Job:
Every record that follows should be written out again without any change.

[Collection entries]
-- Opening Marker --
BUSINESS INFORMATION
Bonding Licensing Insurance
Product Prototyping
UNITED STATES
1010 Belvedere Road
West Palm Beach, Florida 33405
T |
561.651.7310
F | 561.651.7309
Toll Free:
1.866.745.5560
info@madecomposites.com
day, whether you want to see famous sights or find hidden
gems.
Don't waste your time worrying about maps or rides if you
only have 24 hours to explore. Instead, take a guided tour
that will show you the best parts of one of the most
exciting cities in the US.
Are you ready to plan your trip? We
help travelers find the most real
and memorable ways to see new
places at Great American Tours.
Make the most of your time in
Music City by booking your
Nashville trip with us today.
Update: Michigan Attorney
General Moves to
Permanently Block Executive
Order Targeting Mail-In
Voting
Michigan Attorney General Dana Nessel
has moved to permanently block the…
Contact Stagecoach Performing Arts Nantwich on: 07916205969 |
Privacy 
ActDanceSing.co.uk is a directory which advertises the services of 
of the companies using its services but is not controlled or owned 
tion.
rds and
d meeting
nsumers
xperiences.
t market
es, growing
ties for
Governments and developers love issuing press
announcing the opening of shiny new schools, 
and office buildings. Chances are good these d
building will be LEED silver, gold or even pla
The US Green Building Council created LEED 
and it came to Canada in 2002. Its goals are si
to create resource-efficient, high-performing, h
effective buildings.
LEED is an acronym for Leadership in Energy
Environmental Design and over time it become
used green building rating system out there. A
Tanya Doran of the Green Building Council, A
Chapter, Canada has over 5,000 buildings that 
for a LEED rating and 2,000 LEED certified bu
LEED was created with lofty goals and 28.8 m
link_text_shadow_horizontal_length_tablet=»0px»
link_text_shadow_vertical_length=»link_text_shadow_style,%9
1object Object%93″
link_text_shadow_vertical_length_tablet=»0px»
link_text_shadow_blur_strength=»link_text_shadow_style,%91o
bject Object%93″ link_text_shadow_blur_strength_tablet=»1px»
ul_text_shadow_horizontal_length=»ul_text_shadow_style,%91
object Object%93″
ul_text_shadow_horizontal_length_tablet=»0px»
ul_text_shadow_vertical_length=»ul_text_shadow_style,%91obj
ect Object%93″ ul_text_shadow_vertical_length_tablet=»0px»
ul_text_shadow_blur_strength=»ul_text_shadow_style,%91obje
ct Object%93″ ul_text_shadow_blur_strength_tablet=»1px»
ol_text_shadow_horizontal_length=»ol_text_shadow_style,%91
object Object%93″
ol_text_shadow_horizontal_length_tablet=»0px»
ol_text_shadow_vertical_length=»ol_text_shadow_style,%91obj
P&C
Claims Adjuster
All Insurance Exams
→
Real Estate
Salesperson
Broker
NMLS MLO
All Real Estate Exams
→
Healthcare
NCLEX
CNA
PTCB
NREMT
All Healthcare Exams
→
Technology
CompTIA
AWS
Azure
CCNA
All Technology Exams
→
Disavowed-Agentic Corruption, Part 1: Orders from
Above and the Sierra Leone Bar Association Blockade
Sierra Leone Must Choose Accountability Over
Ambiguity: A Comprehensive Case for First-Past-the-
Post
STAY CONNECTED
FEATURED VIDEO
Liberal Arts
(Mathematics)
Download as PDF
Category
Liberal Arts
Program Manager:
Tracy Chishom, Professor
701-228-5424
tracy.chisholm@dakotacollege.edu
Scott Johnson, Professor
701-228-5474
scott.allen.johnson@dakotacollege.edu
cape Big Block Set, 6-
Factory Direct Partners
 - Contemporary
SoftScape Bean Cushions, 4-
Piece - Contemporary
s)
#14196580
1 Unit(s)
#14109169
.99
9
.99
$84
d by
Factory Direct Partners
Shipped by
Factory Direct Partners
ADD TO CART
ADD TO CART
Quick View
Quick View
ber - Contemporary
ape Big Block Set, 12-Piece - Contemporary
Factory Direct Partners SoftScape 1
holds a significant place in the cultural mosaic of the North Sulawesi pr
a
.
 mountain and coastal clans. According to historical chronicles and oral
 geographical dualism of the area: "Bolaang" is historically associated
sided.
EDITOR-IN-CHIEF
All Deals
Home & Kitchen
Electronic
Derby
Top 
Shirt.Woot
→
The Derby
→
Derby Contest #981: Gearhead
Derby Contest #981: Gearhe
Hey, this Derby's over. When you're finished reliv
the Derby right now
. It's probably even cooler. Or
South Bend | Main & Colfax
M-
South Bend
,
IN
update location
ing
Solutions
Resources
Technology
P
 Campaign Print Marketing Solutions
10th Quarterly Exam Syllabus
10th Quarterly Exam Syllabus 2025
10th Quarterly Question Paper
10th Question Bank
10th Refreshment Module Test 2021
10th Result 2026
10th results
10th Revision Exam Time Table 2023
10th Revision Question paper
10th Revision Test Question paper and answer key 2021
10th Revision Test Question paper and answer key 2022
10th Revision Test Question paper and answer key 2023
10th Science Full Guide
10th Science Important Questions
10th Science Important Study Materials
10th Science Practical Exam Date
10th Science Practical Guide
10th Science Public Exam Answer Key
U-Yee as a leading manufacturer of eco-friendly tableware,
-- Closing Marker --
Your response:
BUSINESS INFORMATION
Bonding Licensing Insurance
Product Prototyping
UNITED STATES
1010 Belvedere Road
West Palm Beach, Florida 33405
T |
561.651.7310
F | 561.651.7309
Toll Free:
1.866.745.5560
info@madecomposites.com
day, whether you want to see famous sights or find hidden
gems.
Don't waste your time worrying about maps or rides if you
only have 24 hours to explore. Instead, take a guided tour
that will show you the best parts of one of the most
exciting cities in the US.
Are you ready to plan your trip? We
help travelers find the most real
and memorable ways to see new
places at Great American Tours.
Make the most of your time in
Music City by booking your
Nashville trip with us today.
Update: Michigan Attorney
General Moves to
Permanently Block Executive
Order Targeting Mail-In
Voting
Michigan Attorney General Dana Nessel
has moved to permanently block the…
Contact Stagecoach Performing Arts Nantwich on: 07916205969 |
Privacy 
ActDanceSing.co.uk is a directory which advertises the services of 
of the companies using its services but is not controlled or owned 
tion.
rds and
d meeting
nsumers
xperiences.
t market
es, growing
ties for
Governments and developers love issuing press
announcing the opening of shiny new schools, 
and office buildings. Chances are good these d
building will be LEED silver, gold or even pla
The US Green Building Council created LEED 
and it came to Canada in 2002. Its goals are si
to create resource-efficient, high-performing, h
effective buildings.
LEED is an acronym for Leadership in Energy
Environmental Design and over time it become
used green building rating system out there. A
Tanya Doran of the Green Building Council, A
Chapter, Canada has over 5,000 buildings that 
for a LEED rating and 2,000 LEED certified bu
LEED was created with lofty goals and 28.8 m
link_text_shadow_horizontal_length_tablet=»0px»
link_text_shadow_vertical_length=»link_text_shadow_style,%9
1object Object%93″
link_text_shadow_vertical_length_tablet=»0px»
link_text_shadow_blur_strength=»link_text_shadow_style,%91o
bject Object%93″ link_text_shadow_blur_strength_tablet=»1px»
ul_text_shadow_horizontal_length=»ul_text_shadow_style,%91
object Object%93″
ul_text_shadow_horizontal_length_tablet=»0px»
ul_text_shadow_vertical_length=»ul_text_shadow_style,%91obj
ect Object%93″ ul_text_shadow_vertical_length_tablet=»0px»
ul_text_shadow_blur_strength=»ul_text_shadow_style,%91obje
ct Object%93″ ul_text_shadow_blur_strength_tablet=»1px»
ol_text_shadow_horizontal_length=»ol_text_shadow_style,%91
object Object%93″
ol_text_shadow_horizontal_length_tablet=»0px»
ol_text_shadow_vertical_length=»ol_text_shadow_style,%91obj
P&C
Claims Adjuster
All Insurance Exams
→
Real Estate
Salesperson
Broker
NMLS MLO
All Real Estate Exams
→
Healthcare
NCLEX
CNA
PTCB
NREMT
All Healthcare Exams
→
Technology
CompTIA
AWS
Azure
CCNA
All Technology Exams
→
Disavowed-Agentic Corruption, Part 1: Orders from
Above and the Sierra Leone Bar Association Blockade
Sierra Leone Must Choose Accountability Over
Ambiguity: A Comprehensive Case for First-Past-the-
Post
STAY CONNECTED
FEATURED VIDEO
Liberal Arts
(Mathematics)
Download as PDF
Category
Liberal Arts
Program Manager:
Tracy Chishom, Professor
701-228-5424
tracy.chisholm@dakotacollege.edu
Scott Johnson, Professor
701-228-5474
scott.allen.johnson@dakotacollege.edu
cape Big Block Set, 6-
Factory Direct Partners
 - Contemporary
SoftScape Bean Cushions, 4-
Piece - Contemporary
s)
#14196580
1 Unit(s)
#14109169
.99
9
.99
$84
d by
Factory Direct Partners
Shipped by
Factory Direct Partners
ADD TO CART
ADD TO CART
Quick View
Quick View
ber - Contemporary
ape Big Block Set, 12-Piece - Contemporary
Factory Direct Partners SoftScape 1
holds a significant place in the cultural mosaic of the North Sulawesi pr
a
.
 mountain and coastal clans. According to historical chronicles and oral
 geographical dualism of the area: "Bolaang" is historically associated
sided.
EDITOR-IN-CHIEF
All Deals
Home & Kitchen
Electronic
Derby
Top 
Shirt.Woot
→
The Derby
→
Derby Contest #981: Gearhead
Derby Contest #981: Gearhe
Hey, this Derby's over. When you're finished reliv
the Derby right now
. It's probably even cooler. Or
South Bend | Main & Colfax
M-
South Bend
,
IN
update location
ing
Solutions
Resources
Technology
P
 Campaign Print Marketing Solutions
10th Quarterly Exam Syllabus
10th Quarterly Exam Syllabus 2025
10th Quarterly Question Paper
10th Question Bank
10th Refreshment Module Test 2021
10th Result 2026
10th results
10th Revision Exam Time Table 2023
10th Revision Question paper
10th Revision Test Question paper and answer key 2021
10th Revision Test Question paper and answer key 2022
10th Revision Test Question paper and answer key 2023
10th Science Full Guide
10th Science Important Questions
10th Science Important Study Materials
10th Science Practical Exam Date
10th Science Practical Guide
10th Science Public Exam Answer Key
U-Yee as a leading manufacturer of eco-friendly tableware,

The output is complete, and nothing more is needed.